Gene Tilling in Xenopus tropicalis – Mitchell Sogin, Hilary Morrison, Joseph Vineis
Written by Hilary Morrison
We described initial work on Development of a TILLING Resource for the Xenopus Research Community (R21 HD065713) in our 2011 report. We have since completed this pilot study, going beyond our original goals because of the greater sequencing capacity available through our Illumina instruments. We have analyzed all exon targets for 291 high-impact genes from 100 animals in a multiplex design. We also sequenced the exon targets of 30 samples individually including the parental animals of mutagenized offspring. We achieved an average coverage of 1000X for 90% of genes and discovered 52 potential missense mutations in 50 genes across an analyses of 130 animals. Null mutations accounted for 13% of the total number of missense mutations. Using the mutations in all animals, we calculated a hit rate of ~2 per million positions. Some animals in the study exhibited as many as five hits while others had zero indicating a significant variation in the efficacy of the mutagenesis technique.
Our sequence analysis used commercially available software (CLC Workbench), publicly available software (Bowtie mapper and samtools) and custom python scripts. Trimmed data were mapped to full-length annotated sequences for each of the 291 target genes derived from build 7.1 of the Xenopus tropicalis genome and build 4.2 when annotations for build 7.1 were unavailable. An average of 67% ± 8% of total reads passed quality filtering and were successfully mapped to the reference Xenopus tropicalis genome, build 7.1. Although a single mutated allele in a pool of ten homozygous diploid animals predicts a ratio of 19 wild type sequences for every mutant, we employed the threshold of 1% to allow detection of variants that might arise because of potential pooling errors. For example, the frequency of the known pax8 mutant allele was 2%. If the trimming or mapping steps had removed additional reads covering this position, the mutation would have been missed. Using these criteria, the initial pooling phase of the experiment detected an average of 17,226 variants per pool.
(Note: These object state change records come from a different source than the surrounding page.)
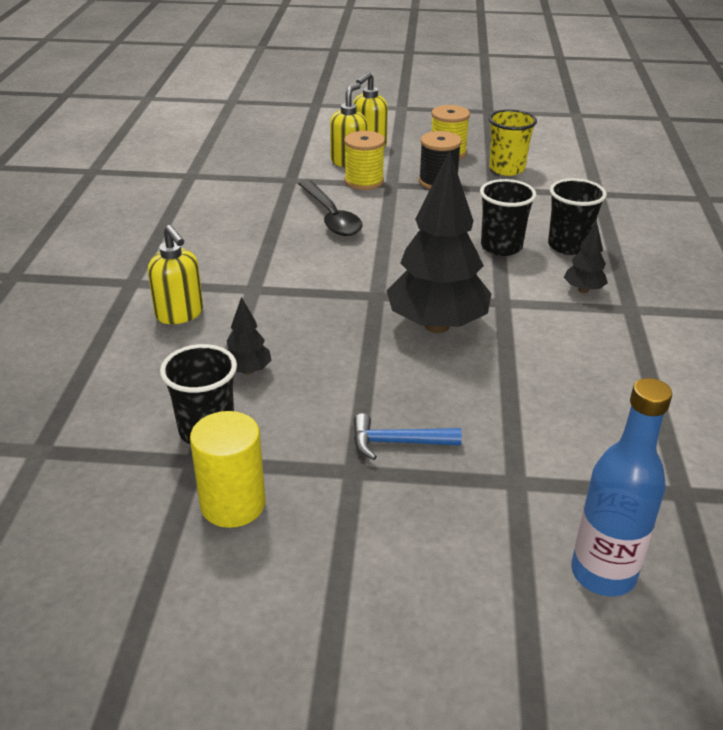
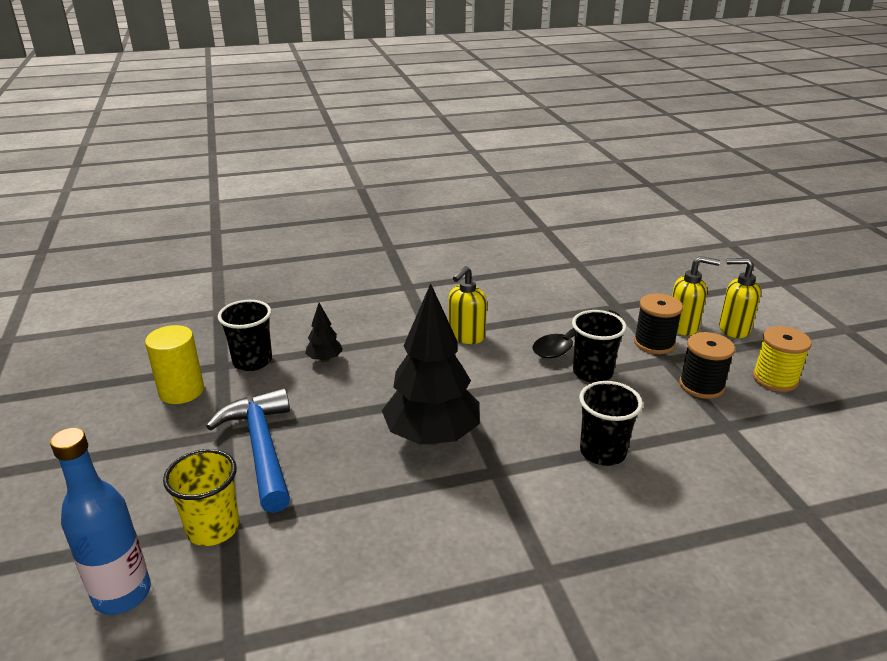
camera: 70 degrees right, 5 degrees down
yellow soap dispenser [148,225,203,324] -> yellow soap dispenser moved to [448,266,487,344]
yellow spool [344,131,385,190] -> black spool [634,293,683,354]
blue hammer [354,413,462,460] -> blue hammer [206,388,290,513], size x1.82
yellow cup [489,110,537,176] -> yellow cup moved to [163,449,239,546]
black cup [548,178,607,255] -> black cup moved to [572,310,627,383]
black tree [564,221,608,293] -> none

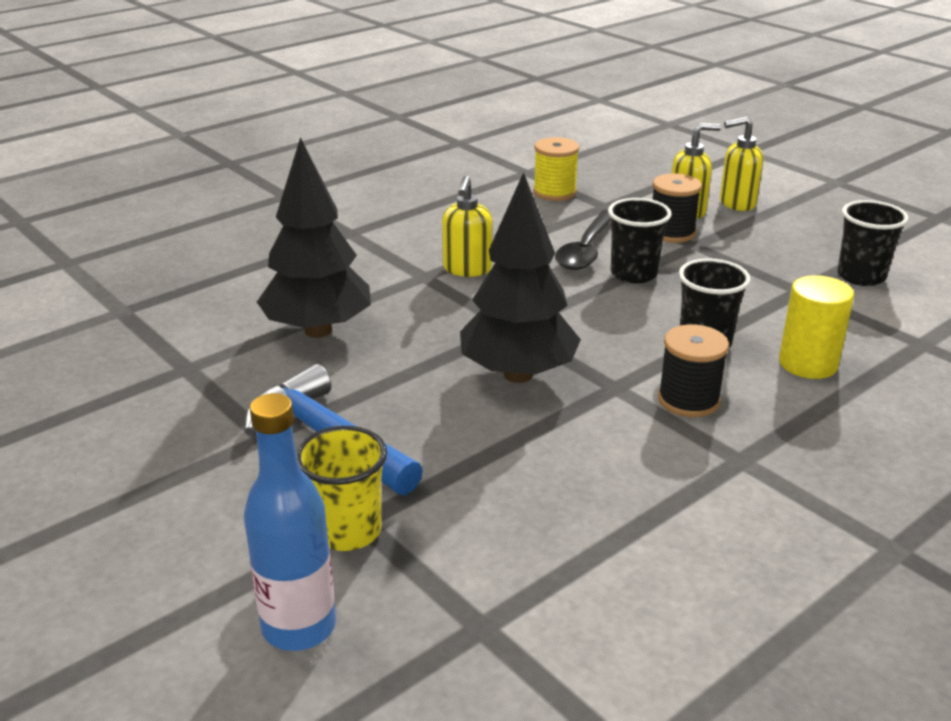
camera: 25 degrees left, 0 degrees up
yellow cylinder [145,325,204,404] -> yellow cylinder moved to [779,275,854,379]
black cup [218,300,272,371] -> black cup moved to [837,200,908,286]
black tree [305,303,343,362] -> black tree [257,137,371,338], size x2.27
black spool [679,332,735,399] -> black spool moved to [658,324,729,417]
yellow spool [753,326,812,392] -> yellow spool moved to [533,137,579,201]

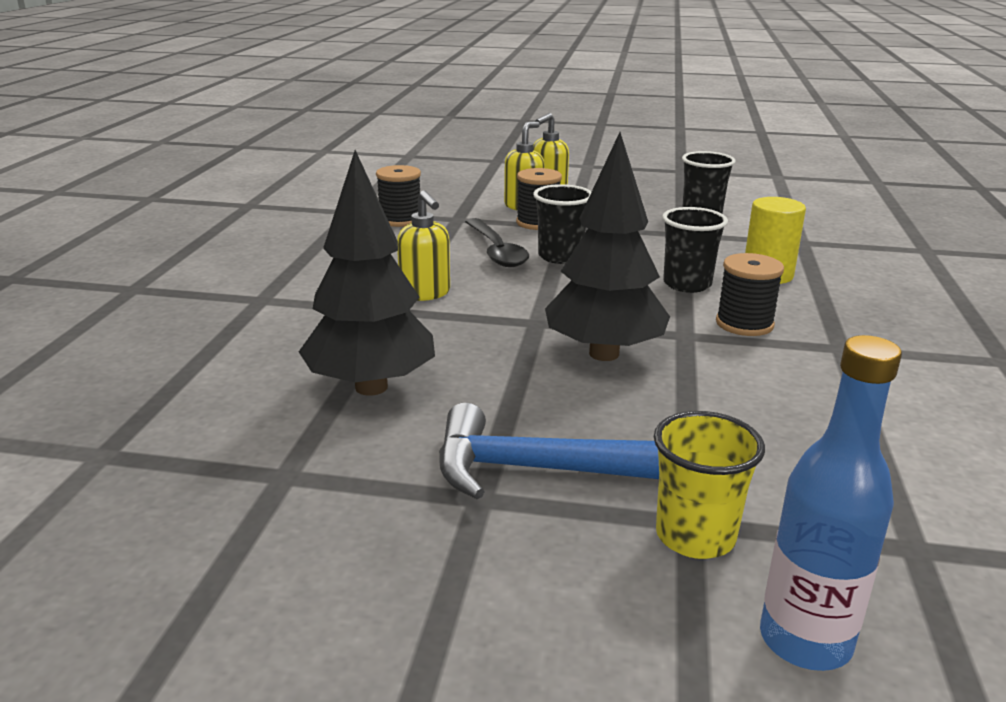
camera: 40 degrees left, 5 degrees down
yellow spool [533,137,579,201] -> black spool [376,165,421,227]

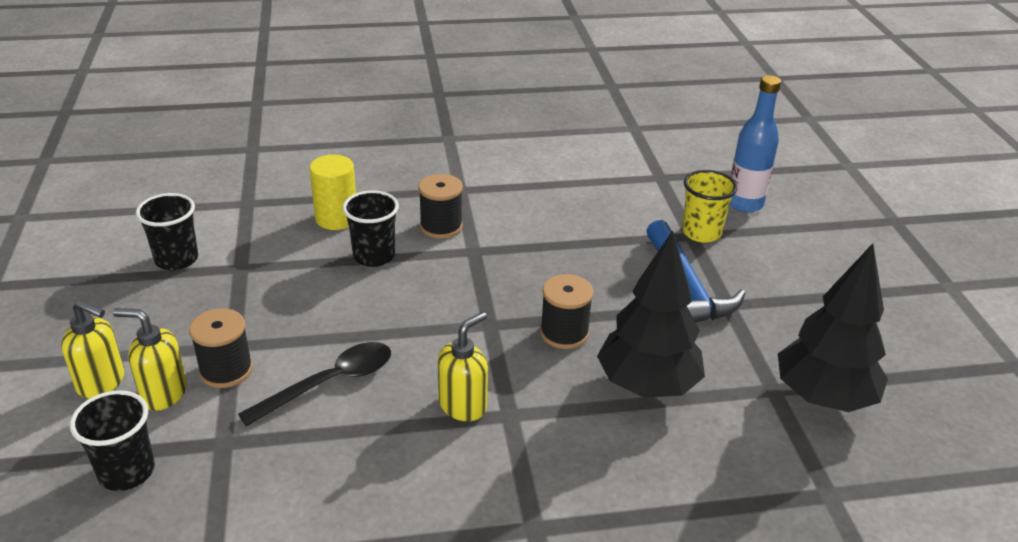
camera: 110 degrees left, 10 degrees up
black spool [376,165,421,227] -> black spool moved to [540,274,594,349]
black cup [533,184,591,264] -> black cup moved to [70,390,155,491]
black tree [545,132,670,361] -> black tree moved to [778,243,888,412]

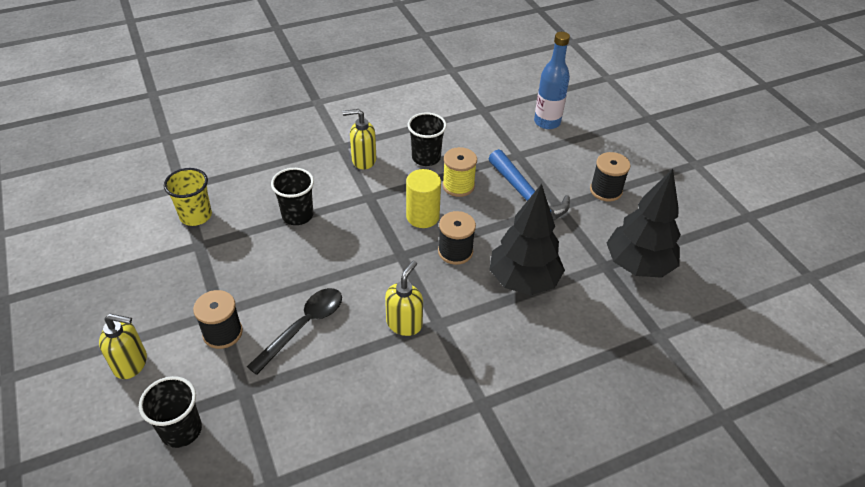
camera: 15 degrees left, 10 degrees up
yellow soap dispenser [113,308,187,411] -> yellow soap dispenser moved to [343,109,376,170]
black cup [136,193,198,271] -> black cup moved to [408,113,447,166]
yellow cylinder [309,155,356,230] -> yellow cylinder moved to [406,169,441,228]
black spool [418,174,463,239] -> black spool moved to [590,152,631,202]
yellow cup [682,170,737,243] -> yellow cup moved to [164,168,212,226]
none -> yellow spool [443,147,477,197]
Because the variant detection process reveals both polymorphisms (SNPs) and induced mutations, we used filtering steps to distinguish between the two. The initial filter generated variant information from parental animals and siblings of a single mating event. This information eliminated variants that likely represented polymorphisms when calculating a mutagenesis hit rate. The mean number of potential mutations reduced to 1,000/pool upon subtraction of the SNPs in the parental animals. The process also required that potential mutations from any single animal must occur only at the intersection of exactly two pools. After filtering parental SNPs, we identified the variants detected in two pools and thus unique to a single animal. This procedure identified a mean of 5,000 potential mutations per animal. A final subtraction of SNPs found in multiple animals produced a set of potential mutant alleles. Detecting an expected mutation in pax8 confirmed the potential power of this approach. After subtracting parental and sibling variants from each animal, we found 45 remaining variants in protein coding regions.
We confirmed a number of potential mutations in specific animals by capillary sequencing. Oligonucleotides flanking the site of variation generated amplicons for bidirectional sequencing. We inspected the electropherograms for the mutant nucleotide. Our analysis indicated that 80% of the variants detected in the exon capture TILLING approach were real and correctly assigned to the source animal. De novo mutations included a null mutation in ift88 and 31 missense mutations from several genes including pax8, smad9, tbx15 and foxe3.